When I went to medical school, I never heard of functional medicine. It wasn’t a choice, as a path forward, that I was aware of.
While there was a lot I liked about my work as a Family Practitioner, I knew in my gut for many years that although there was a lot we were getting right in conventional medicine, there was a lot we were getting wrong too.
Conventional medicine is precisely what you need if you have heart disease, cancer, an ear infection, or a broken leg. However, it isn’t the answer if you aren’t sick enough to have a life-altering diagnosis, but you’re sick enough not to feel great and not live at your best.
Patients in this category know something isn’t right, and they are often very frustrated because they aren’t finding the answers they’re looking for. They are told they are fine, but intuitively they know better. I got it because that was me too!
What is Functional Medicine?
Functional Medicine was defined in 1870 by Willoughby Wade. He was a British surgeon who first coined the term and had his ideas published in The Lancet, a respected medical journal still in publication today. Suffice it to say; he got it back then. So these aren’t new concepts.
The term resurfaced almost 120 years later, in 1989 when a group of 40 healthcare providers met to brainstorm how medicine could be better. They saw what wasn’t working in medicine, and they were committed to finding a better way.
This same group of doctors met the following year again, and in 1991, the IFM (Institute of Functional Medicine) was founded.
They looked at things through a different lens, different than what their conventional training had taught them. Health is more than the absence of disease. So instead, they chose to look at the individual’s function (the optimal function).
This panel of thought leaders concluded that for true health, you need to:
- Remove what causes imbalance
- Provide what creates balance
It seems so simple, right?
What leads to imbalance?
Often it’s inflammatory bacteria living in the gut and toxins that are wreaking havoc on your brain neurotransmitters and your metabolism.
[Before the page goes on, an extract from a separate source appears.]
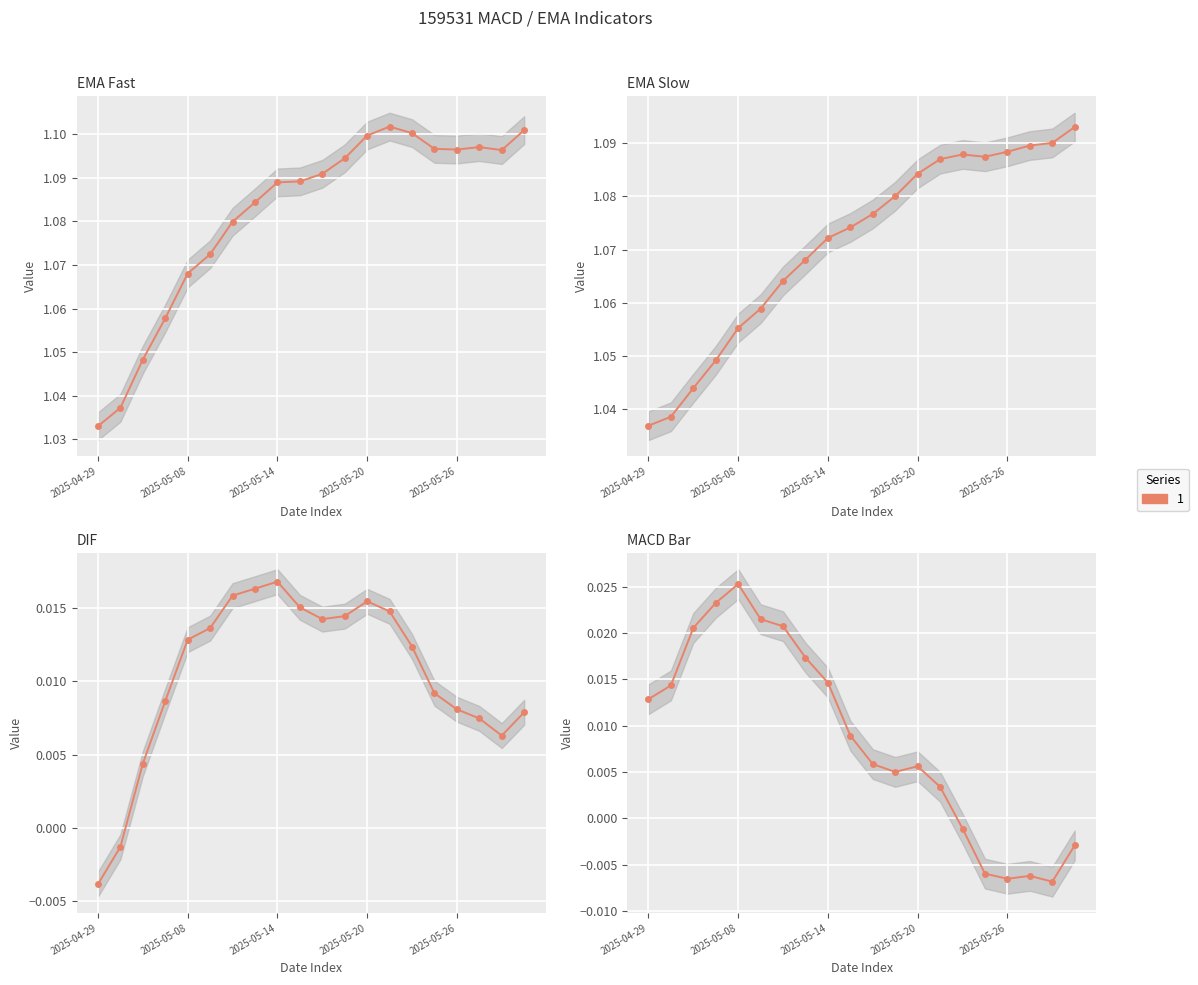

How many data points in dif are less than 0?

2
Stress also leads to imbalance, causing our sex hormone and thyroid hormone production to dys-regulate.
What creates balance?
Things like micronutrients and antioxidants from the diet and supplements, oxygen, and activation of the parasympathetic nervous system through calming activities.
Our bodies are smart and well-equipped to handle a lot. But eventually, they can’t keep up with all we demand of them. First, we notice subtle symptoms. Often we press on and ignore them. Over time, they worsen, and eventually, we develop chronic diseases.
Chronic disease is a slow-motion plague that sabotages our health, destroys our quality of life, shortens our lifespan, and bankrupts our government.
The Goal of Functional Medicine
The goal of functional medicine is simple: reverse chronic disease instead of just managing it.
Conventional medicine has made lots of impressive achievements! AND FUNCTIONAL MEDICINE ISN’T A REPLACEMENT FOR CONVENTIONAL MEDICINE.
Conventional medicine has developed:
- Radiologic imaging
- Advances in childbirth
- Organ transplants
With conventional medicine, lifespan has increased, but what about healthspan?
Over the last 40 years, we have increased lifespan for men and women alike, but we also have increased the proportion of time people live with disability and chronic disease. Insanity is doing the same thing over and over and expecting different results.
You are in a boat that is leaking. Conventional medicine focuses on bailing the water out. Wouldn’t it make more sense to prevent the leaks from happening in the first place and then fix them completely if they do occur?
The Solution For True Health
The solution for true health is you need a team of providers. A conventional medical doctor is critical for treating sickness and keeping up with screening tests to detect potential bad things early.
But for true health, you need a collaborative practice model. The functional approach examines why things are happening instead of just what is happening. Combine this root cause approach with removing what causes imbalance and providing what causes balance, with tweaks to the modifiable lifestyle factors, and you can achieve true health over time.
It’s a marathon, not a sprint, but it’s so worth it!